Thoughts

Just a few thoughts of the day:

I'm sitting here mindlessly surfing and I stumbled upon a story of a mother who posted a picture of her deceased baby on facebook only to have it taken down by facebook.  They later apologized and reposed the pic after everyone was outraged by the action.  Anyway, just got me to thinking about our baby situation.  I really am thankful for what I have in life.  So thankful in fact that I feel bad wanting more.  I feel selfish.  We haven't had to deal with sickness, health problems, death.  Am I inviting these if we have another child?  I know how lucky we are compared to some and I just can't help but feel that I should be satisfied with what I have, and I am, but.....
I want another child.  I want to be normal and when I want a baby, I wish it could be just as easy as making that decision.
Instead I have to make the decision to be ok with just one child.  It hurts me to think of Matteo being as lonely as I was as an only child.  I'm still lonely as an only child.  I feel left out, I feel separated.  I know that his experience will differ from mine, but just the thought that maybe it won't pains me.

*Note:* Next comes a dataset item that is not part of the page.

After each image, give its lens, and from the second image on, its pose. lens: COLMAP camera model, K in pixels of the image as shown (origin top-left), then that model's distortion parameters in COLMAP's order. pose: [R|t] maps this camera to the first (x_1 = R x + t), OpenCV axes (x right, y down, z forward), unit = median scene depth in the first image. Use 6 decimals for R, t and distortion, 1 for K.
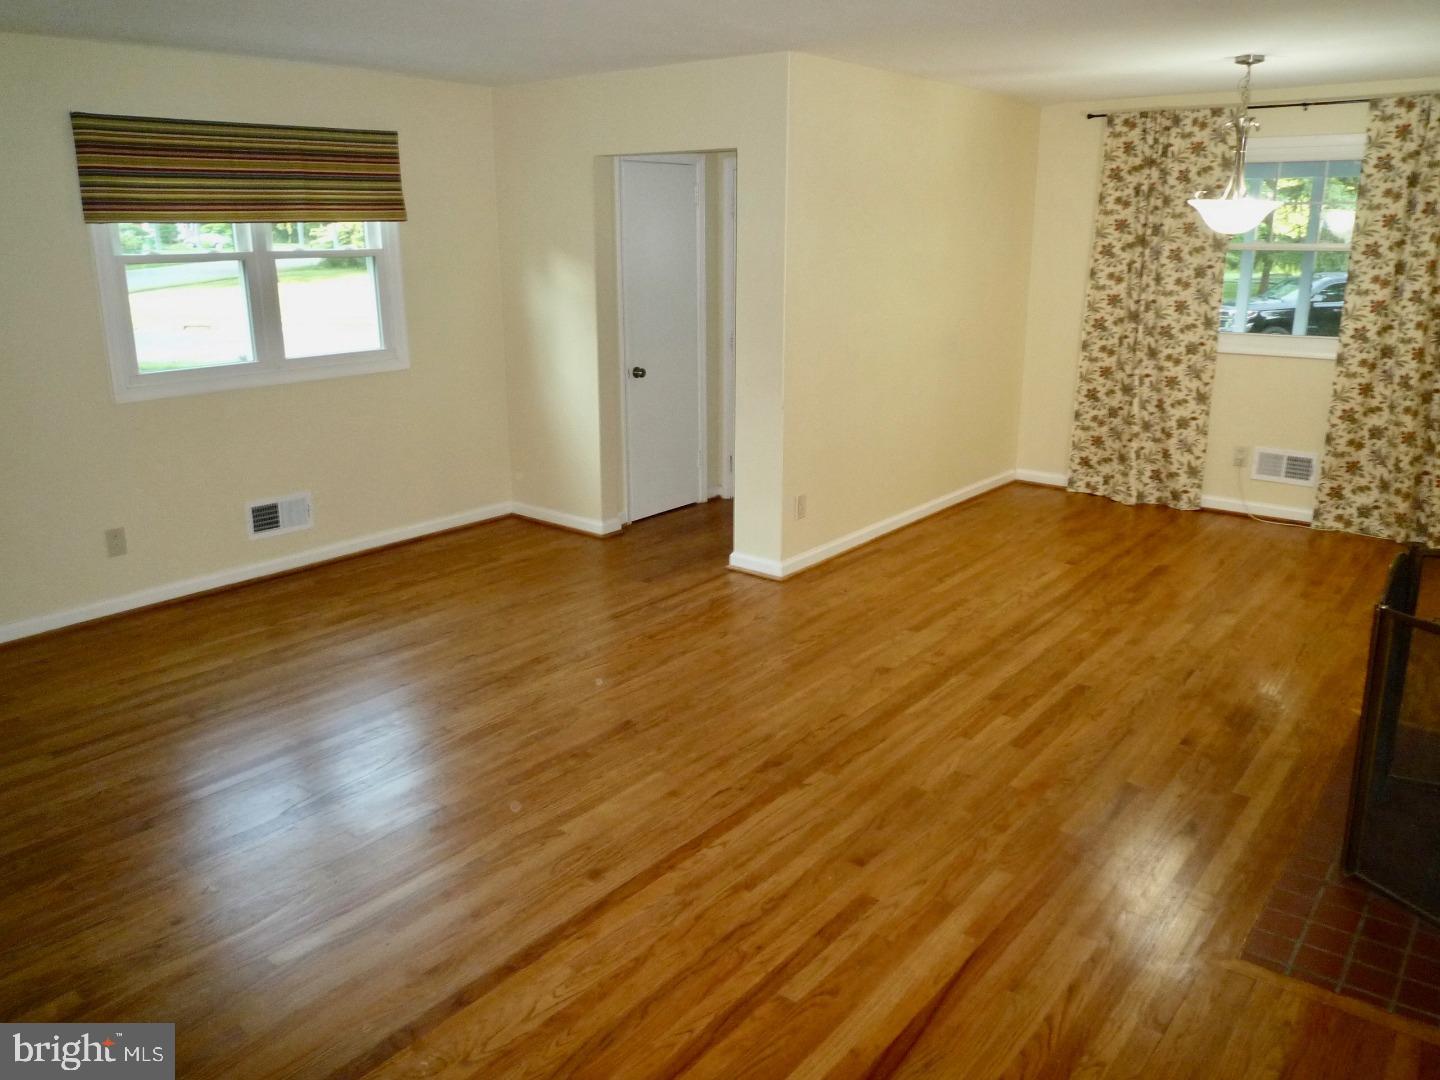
lens RADIAL K [[1074.9, 0, 720.5], [0, 1074.9, 534.7], [0, 0, 1]] dist [-0.024001, -0.004752]
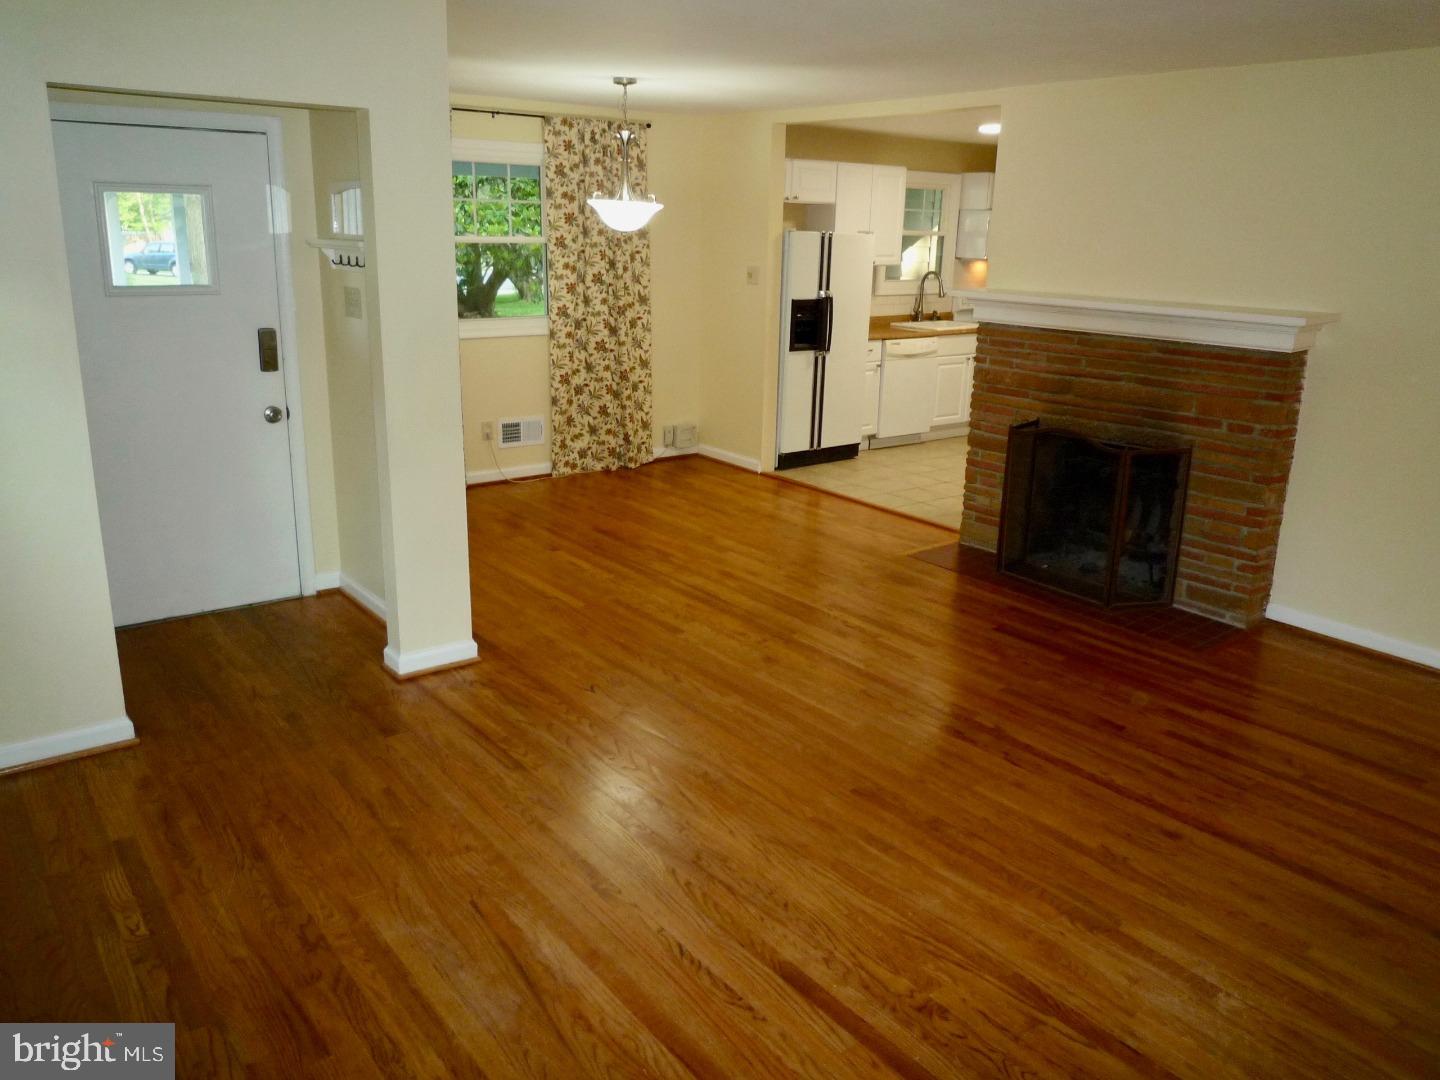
lens RADIAL K [[1068.8, 0, 724.1], [0, 1068.8, 538.3], [0, 0, 1]] dist [0.000381, -0.052192]
pose [[0.223601, -0.261144, 0.939045, -0.562325], [0.243370, 0.947881, 0.205651, -0.146236], [-0.943808, 0.182551, 0.275502, 0.525482]]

I've kind of had a defeatist attitude about this whole IVF process.  But now that we have one embryo, a boy, it's not just up to us or the doctors now, it's up to him.  How can I discount the fight he has within him?  I hate to be too optimistic in case of failure, but how can I think he will do anything else but fight?

Blah.  I'm not sure if I've made any sense.  Can't go back to reread, I'm too emotional right now.  Just wanted to get some thoughts out there.

Holding patterns

We're waiting.  Seems like the last week and a half has been spent anxiously waiting.  We are done w/ the first half of the IVF process.  Done with the meds and the retrieval.  11 eggs, 10 mature, 9 fertilized, 8 survived to day one, 3 survived to day 6.  The other five embryos were "unorganized and unhealthy".  That makes me sad.  Why can't our bodies do better?  It hurts to think that maybe we've been making unorganized and unhealthy babes for a while now that just didn't make it.  We are now waiting on the results of the chromosome testing to see how many, if any, of the three are 'normal'.

I had almost convinced myself that we weren't going to have any embryos to biopsy, and magically we got three.  I had almost even grieved the loss to where I could have accepted it by the time we learned there were three, so it was a bit of a shock to my system when we got the good news.

Now I feel back at square one thinking we might not get a chance to use the three that made it.  But, if I look at it in these terms, it seems better: we have a three out of four chance for good news in that we could have 1/3, 2/3 or 3/3.  0/3 is no good, but those three other options are great.  My math is flawed I'm sure, but it makes me feel better nonetheless.

Hoping that we have at least one to use, I still am aware that, in the back of my head, we have more obstacles to overcome.  There's the unfreezing period, which the embroy(s) must survive, there's the transfer and the implantation hurdles as well.  We aren't out of the woods for what seems like a long time. In reality it will be three more months or so, but until then on this roller coaster we stay.
I was telling a friend that even if we walk away from this without a baby, and this experience is the worst thing that will happen to us, we are golden.  I have a good life.  One great child is better than no kids.  I'll will accept what I've been given and move on.  Of course, it will be hard to come to acceptance right away, there will be another grieving period to go through, but being able to already see the light at the end of my tunnel is a good start, I hope!